3. Revenue’s Own Quantification Was Material
In the present case, the Court placed importance on the fact
that the respondents themselves had quantified the amount at Rs. 99,00,000
on 12 September 2018.
4. Later Show Cause Notice Demand Was Lower
The subsequent show cause notice demanded Rs. 95,94,517,
which was lower than the earlier quantified figure of Rs. 99,00,000.
5. Relief Was Granted in Peculiar and Special
Facts
The Court expressly referred to the peculiar/special facts
and circumstances of the case while granting relief.

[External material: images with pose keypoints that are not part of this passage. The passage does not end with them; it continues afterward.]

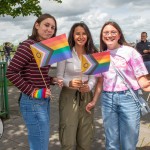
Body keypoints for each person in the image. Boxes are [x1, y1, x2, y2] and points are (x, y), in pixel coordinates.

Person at [86, 21, 150, 150]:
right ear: (102, 36)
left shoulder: (130, 52)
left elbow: (141, 78)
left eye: (113, 32)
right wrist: (93, 100)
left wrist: (146, 84)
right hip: (108, 99)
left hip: (129, 99)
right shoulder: (101, 56)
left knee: (129, 142)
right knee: (111, 143)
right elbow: (100, 81)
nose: (109, 35)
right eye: (106, 32)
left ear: (119, 34)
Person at [6, 13, 57, 150]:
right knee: (40, 144)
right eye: (46, 25)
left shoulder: (45, 48)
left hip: (43, 100)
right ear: (37, 25)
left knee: (41, 141)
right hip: (32, 102)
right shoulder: (28, 45)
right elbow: (10, 72)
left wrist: (52, 80)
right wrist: (33, 92)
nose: (50, 29)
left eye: (52, 27)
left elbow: (38, 74)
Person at [56, 22, 98, 150]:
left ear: (88, 35)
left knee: (85, 136)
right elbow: (59, 77)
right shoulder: (64, 52)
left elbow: (93, 77)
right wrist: (69, 82)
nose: (81, 36)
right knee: (67, 133)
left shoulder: (93, 53)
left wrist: (89, 86)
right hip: (68, 96)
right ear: (72, 36)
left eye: (84, 33)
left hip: (86, 96)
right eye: (77, 33)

6. Court Remanded for Reconsideration Rather Than
Finally Computing Scheme Benefit
The operative order remitted the SVLDRS application for fresh
reconsideration in accordance with law. Therefore, the judgment should not be
inaccurately described as a final judicial computation of the exact discharge
amount payable under the Scheme.
Sections / Legal Provisions Involved
·
Article 226 of the Constitution of India : The writ
petition was filed under Article 226 seeking certiorari against the impugned
order and mandamus for reconsideration of the SVLDRS application.
·
Finance (No. 2) Act, 2019 : The Sabka
Vishwas (Legacy Dispute Resolution) Scheme, 2019 was introduced through the
Finance (No. 2) Act, 2019.
·
Section 123(c) of the Finance (No. 2) Act,
2019 / SVLDRS Scheme : This provision was materially discussed
through the related judgments reproduced and applied by the Court. It concerns
determination of “tax dues” in cases involving enquiry, investigation or audit
where the amount of duty payable had been quantified on or before 30 June 2019.
· Section 121(r) – Meaning of “Quantified” : The statutory definition of “quantified” under the SVLDRS framework concerns a written communication of the amount of duty payable under the indirect tax enactment.